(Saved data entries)

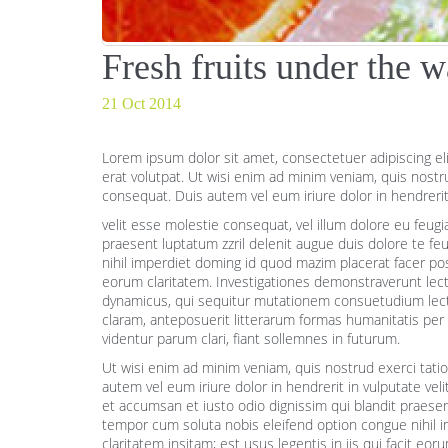
Fresh fruits under the w
21 Oct 2014
Lorem ipsum dolor sit amet, consectetuer adipiscing e
erat volutpat. Ut wisi enim ad minim veniam, quis nostr
consequat. Duis autem vel eum iriure dolor in hendrerit
velit esse molestie consequat, vel illum dolore eu feugia
praesent luptatum zzril delenit augue duis dolore te feu
nihil imperdiet doming id quod mazim placerat facer poss
eorum claritatem. Investigationes demonstraverunt lect
dynamicus, qui sequitur mutationem consuetudium lec
claram, anteposuerit litterarum formas humanitatis pe
videntur parum clari, fiant sollemnes in futurum.
Ut wisi enim ad minim veniam, quis nostrud exerci tati
autem vel eum iriure dolor in hendrerit in vulputate veli
et accumsan et iusto odio dignissim qui blandit praesent 
tempor cum soluta nobis eleifend option congue nihil 
claritatem insitam; est usus legentis in iis qui facit e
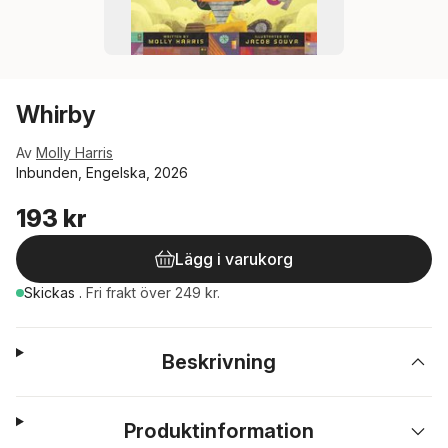
Whirby
Av
Molly Harris
Inbunden, Engelska, 2026
193 kr
Lägg i varukorg
Skickas
.
Fri frakt över 249 kr.
Beskrivning
Produktinformation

= ABOUT THIS EXERCISE =
Extract every line of the records that contains the word "wisi".

= ANSWER TO THIS TASK =
erat volutpat. Ut wisi enim ad minim veniam, quis nostr
Ut wisi enim ad minim veniam, quis nostrud exerci tati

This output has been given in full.